Außer der ärztlich verordneten hormonellen Therapie bei Brustschmerzen haben sich die Maßnahmen wie kalte Umschläge oder ein gut angepasster, nicht drückender Büstenhalter bei zyklusbedingten Brustschmerzen und Brustbeschwerden als hilfreich erwiesen.

Arztbesuch zur Früherkennung

In jedem Fall sollten Sie sich beim erstmaligen Auftreten von Brustbeschwerden vertrauensvoll an Ihren Arzt/Ihre Ärztin wenden, um andere Erkrankungen auszuschließen. Dies gilt ganz besonders dann, wenn Sie an einer oder beiden Brüsten eine der folgenden Veränderungen bemerken

  • Entzündungen
  • Absonderungen von Flüssigkeit aus den Brustwarzen
  • Vorwölbungen oder Einziehungen der Brustwarzen
  • tastbare Knoten im Brustgewebe

Die Selbstuntersuchung der Brust als präventive Maßnahme

Als Vorsorge sollte jede Frau, auch ohne Beschwerden, einmal im Monat eine gründliche Selbstuntersuchung der Brust durchführen. Mit dieser einfachen Maßnahme können mögliche Veränderungen frühzeitig auf die Spur kommen und gegebenenfalls rechtzeitig Ihren Arzt/Ihre Ärztin um Rat fragen.

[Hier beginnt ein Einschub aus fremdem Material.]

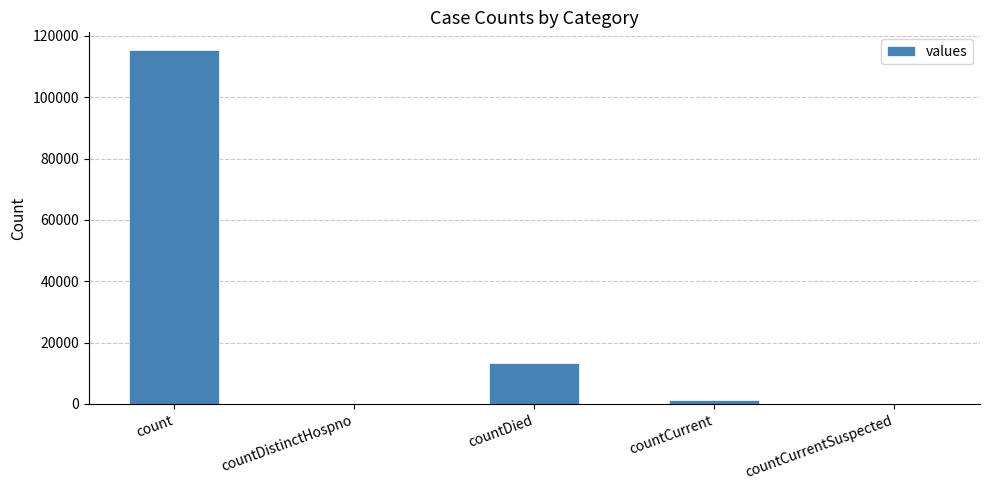

Between countCurrentSuspected and count, which is larger?

count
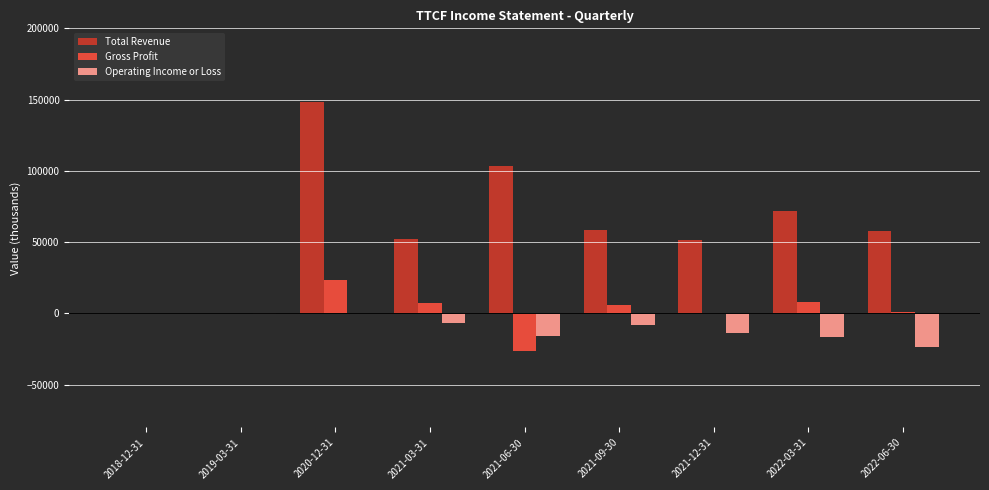

At which category is the sum across all series the highest?

2020-12-31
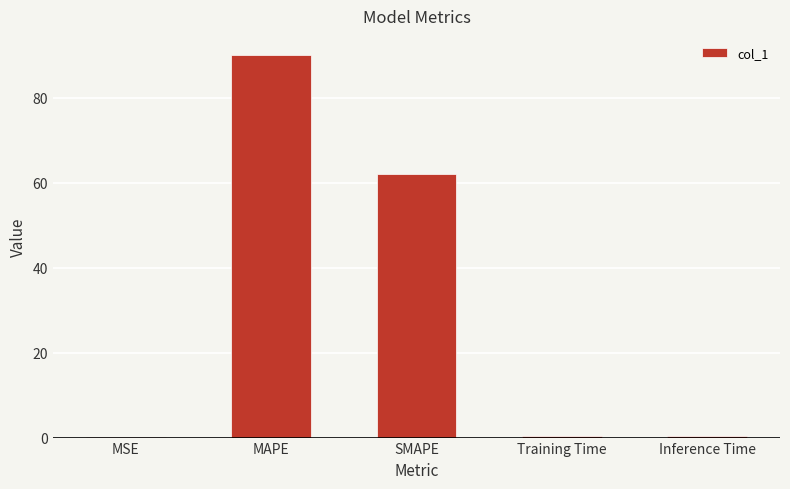

What is the sum of all values?

153.1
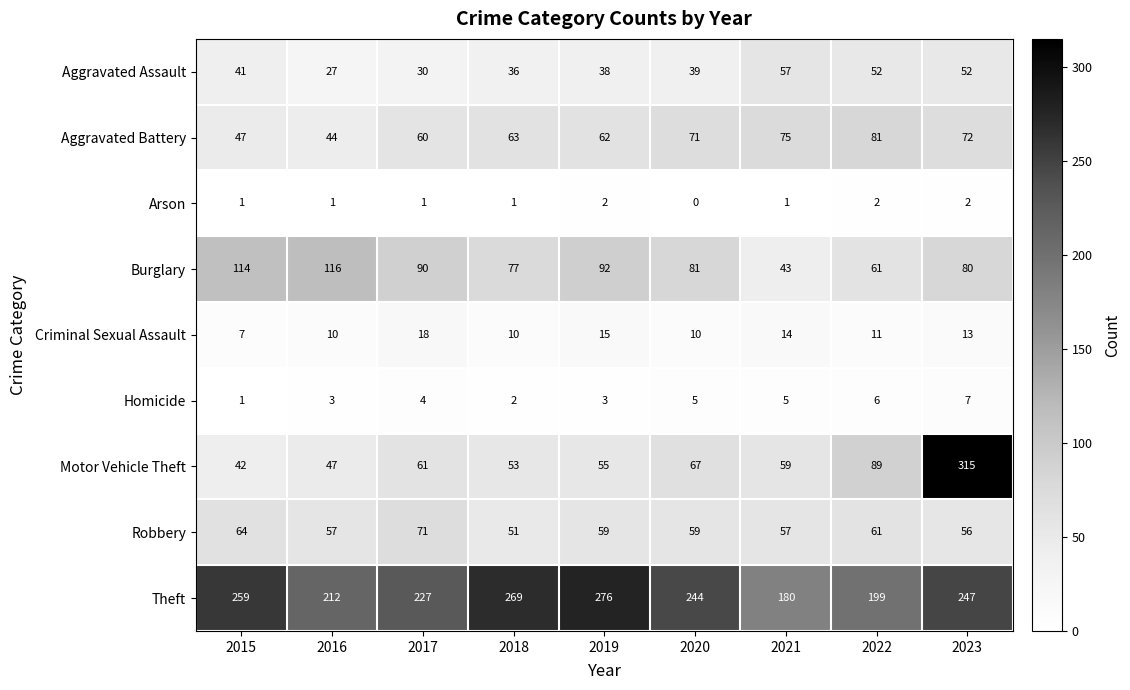

What is the difference between the maximum and minimum values in the Aggravated Battery series?

37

Die typischen Symptome sind Brustspannen, stechende oder ziehende Schmerzen in einer oder beiden Brüsten sowie gesteigerte Berührungsempfindlichkeit oder eine gefühlte Vergrösserung.

Bei starken Brustschmerzen sollten Sie auf jeden Fall Ihren Arzt konsultieren. Er kann entscheiden, ob ein geeignetes Medikament Ihnen helfen kann, die Beschwerden zu lindern.